Un maillage territorial dense qui se renforce au fil des années

La carte des PAPI avec un lieu d'accès public à moins de 400 m nous a permis d'expliquer la démarche et de la rendre visible aux acteurs de la cité. Nous pensions avec 50 à 60 PAPI en 2003 arriver au bout d'un dispositif qui maille la ville en grande proximité. Nous avons eu la surprise de voir les demandes continuer à arriver avec chaque année une dizaine de nouveaux lieux aussi divers que les douches municipales, des FJT et foyers de personnes âgées, des lieux d'expositions.. Cette lente progression traduit le temps long de la diffusion dans la cité : si certains équipements de quartier ont été présents dès le début, d'autres n'arrivent que maintenant selon le contexte, l'histoire de chaque lieu, de chaque projet et la proximité, familiarité des acteurs avec la technique.

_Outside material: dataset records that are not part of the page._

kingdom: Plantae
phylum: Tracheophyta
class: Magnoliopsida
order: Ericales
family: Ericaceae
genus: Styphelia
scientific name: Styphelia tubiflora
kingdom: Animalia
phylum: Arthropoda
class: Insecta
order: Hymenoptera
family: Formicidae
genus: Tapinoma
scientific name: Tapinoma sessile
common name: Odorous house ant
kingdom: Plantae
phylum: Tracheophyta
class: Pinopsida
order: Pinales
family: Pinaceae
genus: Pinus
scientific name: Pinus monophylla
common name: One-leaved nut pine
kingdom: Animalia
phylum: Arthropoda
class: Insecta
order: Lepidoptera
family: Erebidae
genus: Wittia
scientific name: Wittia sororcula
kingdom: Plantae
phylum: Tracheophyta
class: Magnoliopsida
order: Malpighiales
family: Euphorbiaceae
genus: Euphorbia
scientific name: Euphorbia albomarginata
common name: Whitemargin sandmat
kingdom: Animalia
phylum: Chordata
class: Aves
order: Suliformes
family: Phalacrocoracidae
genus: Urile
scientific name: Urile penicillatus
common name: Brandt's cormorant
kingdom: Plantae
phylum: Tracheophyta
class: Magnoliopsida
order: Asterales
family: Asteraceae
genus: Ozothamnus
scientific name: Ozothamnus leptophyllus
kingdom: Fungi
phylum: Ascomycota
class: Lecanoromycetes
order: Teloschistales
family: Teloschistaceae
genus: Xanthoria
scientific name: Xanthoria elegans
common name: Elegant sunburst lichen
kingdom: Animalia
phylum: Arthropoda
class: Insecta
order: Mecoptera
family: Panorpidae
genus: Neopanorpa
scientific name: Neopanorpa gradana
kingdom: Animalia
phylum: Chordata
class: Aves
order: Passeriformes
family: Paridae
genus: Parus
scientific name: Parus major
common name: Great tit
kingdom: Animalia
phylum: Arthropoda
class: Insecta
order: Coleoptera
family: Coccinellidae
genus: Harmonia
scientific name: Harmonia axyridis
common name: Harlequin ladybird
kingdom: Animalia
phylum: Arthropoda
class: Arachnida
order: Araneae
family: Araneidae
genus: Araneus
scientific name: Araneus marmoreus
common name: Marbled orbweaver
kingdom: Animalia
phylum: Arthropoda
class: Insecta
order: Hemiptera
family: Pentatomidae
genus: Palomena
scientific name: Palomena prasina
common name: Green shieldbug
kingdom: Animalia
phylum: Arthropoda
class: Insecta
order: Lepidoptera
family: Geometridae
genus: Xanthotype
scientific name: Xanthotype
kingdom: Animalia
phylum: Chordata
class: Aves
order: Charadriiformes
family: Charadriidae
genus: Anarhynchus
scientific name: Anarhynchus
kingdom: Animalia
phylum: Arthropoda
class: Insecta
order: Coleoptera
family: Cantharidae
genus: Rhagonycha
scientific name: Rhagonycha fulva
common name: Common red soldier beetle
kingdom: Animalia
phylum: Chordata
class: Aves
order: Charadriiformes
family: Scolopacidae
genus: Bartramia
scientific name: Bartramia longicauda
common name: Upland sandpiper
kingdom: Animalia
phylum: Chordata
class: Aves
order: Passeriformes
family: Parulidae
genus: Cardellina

Nous avons appris en marchant et en partenariat avec la fédération de laboratoire des usages Marsouin (3) que l'appropriation des techniques multimédia est aussi un moyen de reconquête de l'estime de soi, de valorisation des personnes, de création de lien social et intergénérationnel. Ces dimensions sont aujourd'hui intégrées dans l'appel à projet sur les usages lancé chaque année par la ville de Brest. Par ailleurs, les liens tissés entre l'espace public multimédia de Kérourien (4) et les acteurs du quartier nous ont montré l'importance d'un projet de quartier intégrant le numérique. Cette dynamique nous amène aujourd'hui à concevoir un projet de diffusion d'Internet dans un quartier en articulant trois dimensions:

  • (1)la dimension économique en proposant un accès à bas coût ;
  • (2)le critère social qui pose la mutualisation de l'accès et concerne l'ensemble des familles du quartier ;
  • (3)la dimension personnelle avec la nécessité de mettre en oeuvre un accompagnement dans l'apprentissage des usages, dans la proximité.
Ce projet constitue une autre forme d'accès accompagné à explorer.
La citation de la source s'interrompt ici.